:: Brief ::
All of the data should be output character for character, except the pictures.

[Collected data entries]
◇ ◇ ◇ ◇ ◇

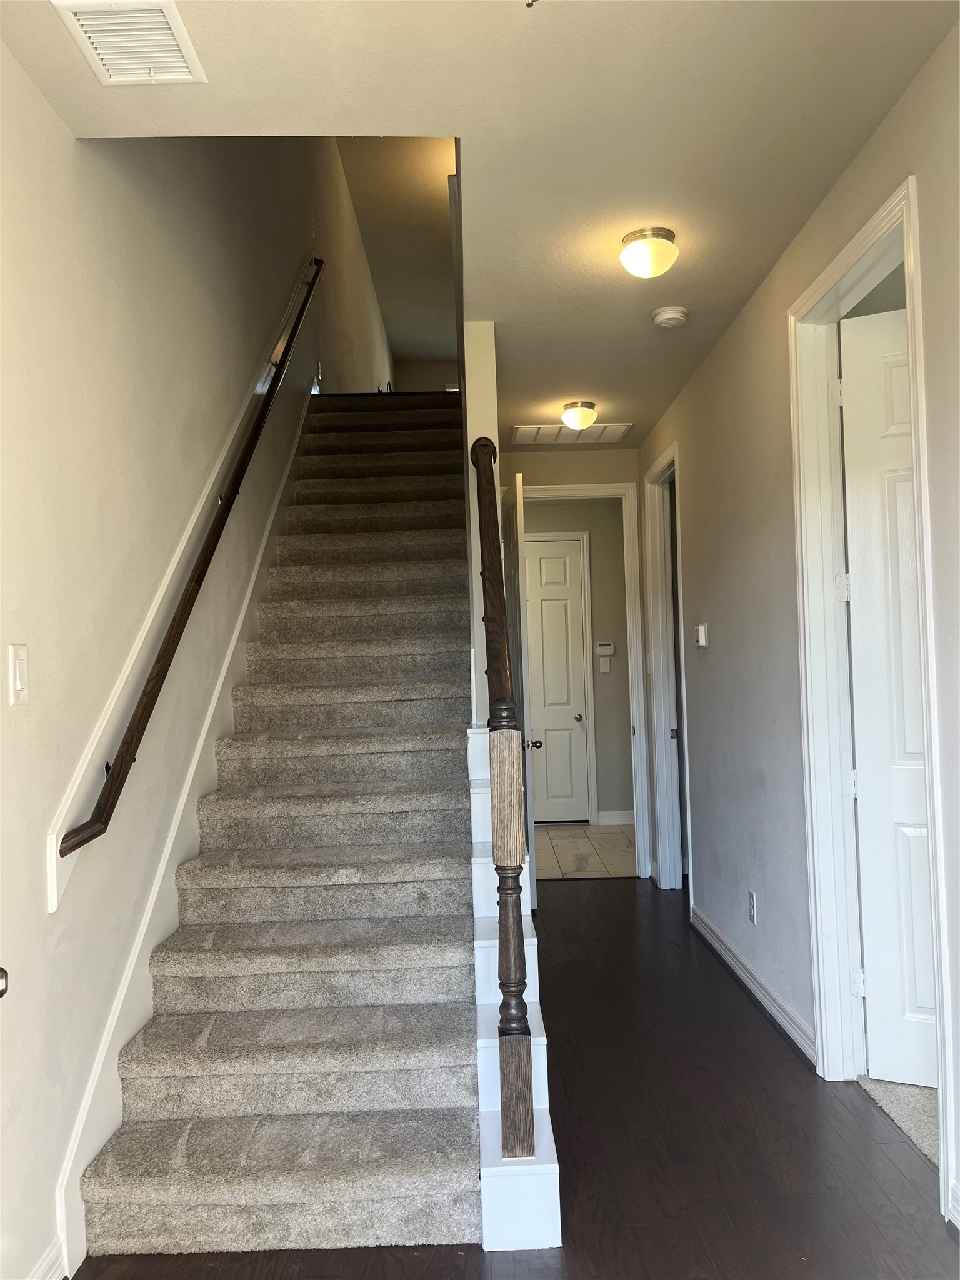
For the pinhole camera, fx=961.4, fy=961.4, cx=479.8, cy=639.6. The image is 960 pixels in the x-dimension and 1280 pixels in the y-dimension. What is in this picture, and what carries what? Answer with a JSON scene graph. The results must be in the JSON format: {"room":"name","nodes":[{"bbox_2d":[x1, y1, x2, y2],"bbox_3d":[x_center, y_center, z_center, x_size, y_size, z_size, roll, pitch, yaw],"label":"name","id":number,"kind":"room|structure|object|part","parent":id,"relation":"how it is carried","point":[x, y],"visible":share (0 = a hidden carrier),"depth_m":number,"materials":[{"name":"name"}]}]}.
{"room":"staircase","nodes":[
{"label":"staircase","id":0,"kind":"room"},
{"bbox_2d":[0,60,396,1279],"bbox_3d":[-1.115,-1.145,5.636,0.150,5.383,12.335,-2,-2,-1],"label":"left wall","id":1,"kind":"structure","parent":0,"point":[19,74],"depth_m":2.61,"materials":[{"name":"paint"}]},
{"bbox_2d":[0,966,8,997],"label":"door knob","id":2,"kind":"object","parent":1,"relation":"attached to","point":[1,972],"visible":0.94,"depth_m":1.51,"materials":[{"name":"metal"}]},
{"bbox_2d":[8,643,29,705],"bbox_3d":[-0.966,0.074,2.021,0.013,0.122,0.076,-2,-2,-1],"label":"light switch","id":3,"kind":"object","parent":1,"relation":"attached to","point":[17,668],"visible":0.98,"depth_m":2.01,"materials":[{"name":"white plastic"}]},
{"bbox_2d":[28,1235,67,1279],"bbox_3d":[-0.933,1.351,1.038,0.018,0.109,2.182,-2,-2,-1],"label":"left baseboard","id":4,"kind":"structure","parent":1,"relation":"attached to","point":[49,1259],"depth_m":2.08,"materials":[{"name":"white paint"}]},
{"bbox_2d":[51,382,313,1276],"bbox_3d":[-0.993,-0.027,4.186,0.020,3.122,4.136,-2,-2,-1],"label":"stair skirt board","id":5,"kind":"object","parent":1,"relation":"attached to","point":[109,1034],"visible":0.48,"depth_m":2.95,"materials":[{"name":"white paint"}]},
{"bbox_2d":[57,259,325,874],"bbox_3d":[-0.964,-0.634,4.092,0.107,2.278,3.596,-2,-2,-1],"label":"handrail","id":6,"kind":"object","parent":1,"relation":"attached to","point":[77,845],"visible":0.97,"depth_m":2.95,"materials":[{"name":"brown wood"}]},
{"bbox_2d":[338,136,456,365],"bbox_3d":[-0.239,-3.941,8.307,2.314,0.101,9.219,-2,-2,-1],"label":"upper ceiling","id":7,"kind":"structure","parent":0,"point":[425,197],"depth_m":9.05,"materials":[{"name":"paint"}]},
{"bbox_2d":[396,358,459,392],"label":"upper back wall","id":8,"kind":"structure","parent":0,"point":[436,372],"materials":[{"name":"beige paint"}]},
{"bbox_2d":[1,0,959,443],"bbox_3d":[0.199,-1.403,3.092,2.599,0.191,6.697,-2,-2,-1],"label":"ceiling","id":9,"kind":"structure","parent":0,"point":[581,372],"depth_m":2.45,"materials":[{"name":"paint"}]},
{"bbox_2d":[51,0,205,85],"bbox_3d":[-0.753,-1.303,2.072,0.239,0.019,0.336,-2,-2,-1],"label":"ceiling vent","id":10,"kind":"object","parent":9,"relation":"attached to","point":[88,22],"visible":0.99,"depth_m":2.09,"materials":[{"name":"white metal"}]},
{"bbox_2d":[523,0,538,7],"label":"sprinkler head","id":11,"kind":"object","parent":9,"relation":"attached to","point":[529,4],"visible":0.97,"depth_m":1.90},
{"bbox_2d":[511,422,633,445],"bbox_3d":[0.542,-1.236,5.763,0.677,0.016,0.428,-2,-2,-1],"label":"return air vent","id":12,"kind":"object","parent":9,"relation":"attached to","point":[560,429],"visible":0.96,"depth_m":5.74,"materials":[{"name":"white metal"}]},
{"bbox_2d":[561,400,598,430],"bbox_3d":[0.546,-1.216,5.281,0.193,0.136,0.197,-2,-2,-1],"label":"ceiling light","id":13,"kind":"object","parent":9,"relation":"attached to","point":[570,418],"visible":0.99,"depth_m":5.22,"materials":[{"name":"white glass"}]},
{"bbox_2d":[620,226,679,277],"bbox_3d":[0.568,-1.281,3.221,0.198,0.134,0.201,-2,-2,-1],"label":"ceiling light","id":14,"kind":"object","parent":9,"relation":"attached to","point":[626,256],"visible":0.99,"depth_m":3.16,"materials":[{"name":"white glass"}]},
{"bbox_2d":[651,305,688,328],"bbox_3d":[0.765,-1.295,3.872,0.139,0.046,0.141,-2,-2,-1],"label":"smoke detector","id":15,"kind":"object","parent":9,"relation":"attached to","point":[670,321],"visible":0.98,"depth_m":3.83,"materials":[{"name":"white plastic"}]},
{"bbox_2d":[462,320,501,729],"bbox_3d":[-0.029,-0.599,5.577,0.128,4.058,3.772,-2,-2,-1],"label":"wall","id":16,"kind":"structure","parent":0,"point":[484,676],"depth_m":3.87,"materials":[{"name":"white paint"}]},
{"bbox_2d":[75,880,959,1279],"bbox_3d":[0.240,1.466,2.638,2.767,0.103,7.325,-2,-2,-1],"label":"wood floor","id":17,"kind":"structure","parent":0,"point":[776,1058],"depth_m":2.65,"materials":[{"name":"brown wood"}]},
{"bbox_2d":[76,394,486,1275],"bbox_3d":[-0.514,0.013,4.531,1.023,2.915,4.696,-2,-2,-1],"label":"staircase","id":18,"kind":"structure","parent":17,"relation":"on","point":[217,1189],"depth_m":3.00,"materials":[{"name":"carpet"}]},
{"bbox_2d":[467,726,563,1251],"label":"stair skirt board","id":19,"kind":"structure","parent":17,"relation":"on","point":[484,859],"depth_m":2.56,"materials":[{"name":"white paint"}]},
{"bbox_2d":[474,435,534,1165],"bbox_3d":[0.052,0.180,3.120,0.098,2.131,1.708,-2,-2,-1],"label":"stair railing","id":20,"kind":"object","parent":19,"relation":"on","point":[518,985],"visible":0.97,"depth_m":2.33,"materials":[{"name":"brown wood"}]},
{"bbox_2d":[524,501,633,825],"bbox_3d":[0.569,0.177,8.264,2.388,2.804,0.126,-2,-2,-1],"label":"far room wall","id":21,"kind":"structure","parent":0,"point":[615,565],"depth_m":8.22,"materials":[{"name":"beige paint"}]},
{"bbox_2d":[525,538,590,824],"bbox_3d":[0.470,0.372,8.202,0.827,2.394,0.111,-2,-2,-1],"label":"hallway door","id":22,"kind":"structure","parent":21,"relation":"in","point":[542,560],"depth_m":8.21,"materials":[{"name":"white paint"}]},
{"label":"doorknob","id":23,"kind":"part","parent":22,"relation":"part of","materials":[{"name":"metal"}]},
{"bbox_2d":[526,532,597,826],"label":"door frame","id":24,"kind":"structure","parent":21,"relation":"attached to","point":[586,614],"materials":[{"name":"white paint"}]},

◇ ◇ ◇ ◇ ◇

:: Solution ::
For the pinhole camera, fx=961.4, fy=961.4, cx=479.8, cy=639.6. The image is 960 pixels in the x-dimension and 1280 pixels in the y-dimension. What is in this picture, and what carries what? Answer with a JSON scene graph. The results must be in the JSON format: {"room":"name","nodes":[{"bbox_2d":[x1, y1, x2, y2],"bbox_3d":[x_center, y_center, z_center, x_size, y_size, z_size, roll, pitch, yaw],"label":"name","id":number,"kind":"room|structure|object|part","parent":id,"relation":"how it is carried","point":[x, y],"visible":share (0 = a hidden carrier),"depth_m":number,"materials":[{"name":"name"}]}]}.
{"room":"staircase","nodes":[
{"label":"staircase","id":0,"kind":"room"},
{"bbox_2d":[0,60,396,1279],"bbox_3d":[-1.115,-1.145,5.636,0.150,5.383,12.335,-2,-2,-1],"label":"left wall","id":1,"kind":"structure","parent":0,"point":[19,74],"depth_m":2.61,"materials":[{"name":"paint"}]},
{"bbox_2d":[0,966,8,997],"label":"door knob","id":2,"kind":"object","parent":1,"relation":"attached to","point":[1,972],"visible":0.94,"depth_m":1.51,"materials":[{"name":"metal"}]},
{"bbox_2d":[8,643,29,705],"bbox_3d":[-0.966,0.074,2.021,0.013,0.122,0.076,-2,-2,-1],"label":"light switch","id":3,"kind":"object","parent":1,"relation":"attached to","point":[17,668],"visible":0.98,"depth_m":2.01,"materials":[{"name":"white plastic"}]},
{"bbox_2d":[28,1235,67,1279],"bbox_3d":[-0.933,1.351,1.038,0.018,0.109,2.182,-2,-2,-1],"label":"left baseboard","id":4,"kind":"structure","parent":1,"relation":"attached to","point":[49,1259],"depth_m":2.08,"materials":[{"name":"white paint"}]},
{"bbox_2d":[51,382,313,1276],"bbox_3d":[-0.993,-0.027,4.186,0.020,3.122,4.136,-2,-2,-1],"label":"stair skirt board","id":5,"kind":"object","parent":1,"relation":"attached to","point":[109,1034],"visible":0.48,"depth_m":2.95,"materials":[{"name":"white paint"}]},
{"bbox_2d":[57,259,325,874],"bbox_3d":[-0.964,-0.634,4.092,0.107,2.278,3.596,-2,-2,-1],"label":"handrail","id":6,"kind":"object","parent":1,"relation":"attached to","point":[77,845],"visible":0.97,"depth_m":2.95,"materials":[{"name":"brown wood"}]},
{"bbox_2d":[338,136,456,365],"bbox_3d":[-0.239,-3.941,8.307,2.314,0.101,9.219,-2,-2,-1],"label":"upper ceiling","id":7,"kind":"structure","parent":0,"point":[425,197],"depth_m":9.05,"materials":[{"name":"paint"}]},
{"bbox_2d":[396,358,459,392],"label":"upper back wall","id":8,"kind":"structure","parent":0,"point":[436,372],"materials":[{"name":"beige paint"}]},
{"bbox_2d":[1,0,959,443],"bbox_3d":[0.199,-1.403,3.092,2.599,0.191,6.697,-2,-2,-1],"label":"ceiling","id":9,"kind":"structure","parent":0,"point":[581,372],"depth_m":2.45,"materials":[{"name":"paint"}]},
{"bbox_2d":[51,0,205,85],"bbox_3d":[-0.753,-1.303,2.072,0.239,0.019,0.336,-2,-2,-1],"label":"ceiling vent","id":10,"kind":"object","parent":9,"relation":"attached to","point":[88,22],"visible":0.99,"depth_m":2.09,"materials":[{"name":"white metal"}]},
{"bbox_2d":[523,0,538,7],"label":"sprinkler head","id":11,"kind":"object","parent":9,"relation":"attached to","point":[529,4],"visible":0.97,"depth_m":1.90},
{"bbox_2d":[511,422,633,445],"bbox_3d":[0.542,-1.236,5.763,0.677,0.016,0.428,-2,-2,-1],"label":"return air vent","id":12,"kind":"object","parent":9,"relation":"attached to","point":[560,429],"visible":0.96,"depth_m":5.74,"materials":[{"name":"white metal"}]},
{"bbox_2d":[561,400,598,430],"bbox_3d":[0.546,-1.216,5.281,0.193,0.136,0.197,-2,-2,-1],"label":"ceiling light","id":13,"kind":"object","parent":9,"relation":"attached to","point":[570,418],"visible":0.99,"depth_m":5.22,"materials":[{"name":"white glass"}]},
{"bbox_2d":[620,226,679,277],"bbox_3d":[0.568,-1.281,3.221,0.198,0.134,0.201,-2,-2,-1],"label":"ceiling light","id":14,"kind":"object","parent":9,"relation":"attached to","point":[626,256],"visible":0.99,"depth_m":3.16,"materials":[{"name":"white glass"}]},
{"bbox_2d":[651,305,688,328],"bbox_3d":[0.765,-1.295,3.872,0.139,0.046,0.141,-2,-2,-1],"label":"smoke detector","id":15,"kind":"object","parent":9,"relation":"attached to","point":[670,321],"visible":0.98,"depth_m":3.83,"materials":[{"name":"white plastic"}]},
{"bbox_2d":[462,320,501,729],"bbox_3d":[-0.029,-0.599,5.577,0.128,4.058,3.772,-2,-2,-1],"label":"wall","id":16,"kind":"structure","parent":0,"point":[484,676],"depth_m":3.87,"materials":[{"name":"white paint"}]},
{"bbox_2d":[75,880,959,1279],"bbox_3d":[0.240,1.466,2.638,2.767,0.103,7.325,-2,-2,-1],"label":"wood floor","id":17,"kind":"structure","parent":0,"point":[776,1058],"depth_m":2.65,"materials":[{"name":"brown wood"}]},
{"bbox_2d":[76,394,486,1275],"bbox_3d":[-0.514,0.013,4.531,1.023,2.915,4.696,-2,-2,-1],"label":"staircase","id":18,"kind":"structure","parent":17,"relation":"on","point":[217,1189],"depth_m":3.00,"materials":[{"name":"carpet"}]},
{"bbox_2d":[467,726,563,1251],"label":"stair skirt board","id":19,"kind":"structure","parent":17,"relation":"on","point":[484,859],"depth_m":2.56,"materials":[{"name":"white paint"}]},
{"bbox_2d":[474,435,534,1165],"bbox_3d":[0.052,0.180,3.120,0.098,2.131,1.708,-2,-2,-1],"label":"stair railing","id":20,"kind":"object","parent":19,"relation":"on","point":[518,985],"visible":0.97,"depth_m":2.33,"materials":[{"name":"brown wood"}]},
{"bbox_2d":[524,501,633,825],"bbox_3d":[0.569,0.177,8.264,2.388,2.804,0.126,-2,-2,-1],"label":"far room wall","id":21,"kind":"structure","parent":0,"point":[615,565],"depth_m":8.22,"materials":[{"name":"beige paint"}]},
{"bbox_2d":[525,538,590,824],"bbox_3d":[0.470,0.372,8.202,0.827,2.394,0.111,-2,-2,-1],"label":"hallway door","id":22,"kind":"structure","parent":21,"relation":"in","point":[542,560],"depth_m":8.21,"materials":[{"name":"white paint"}]},
{"label":"doorknob","id":23,"kind":"part","parent":22,"relation":"part of","materials":[{"name":"metal"}]},
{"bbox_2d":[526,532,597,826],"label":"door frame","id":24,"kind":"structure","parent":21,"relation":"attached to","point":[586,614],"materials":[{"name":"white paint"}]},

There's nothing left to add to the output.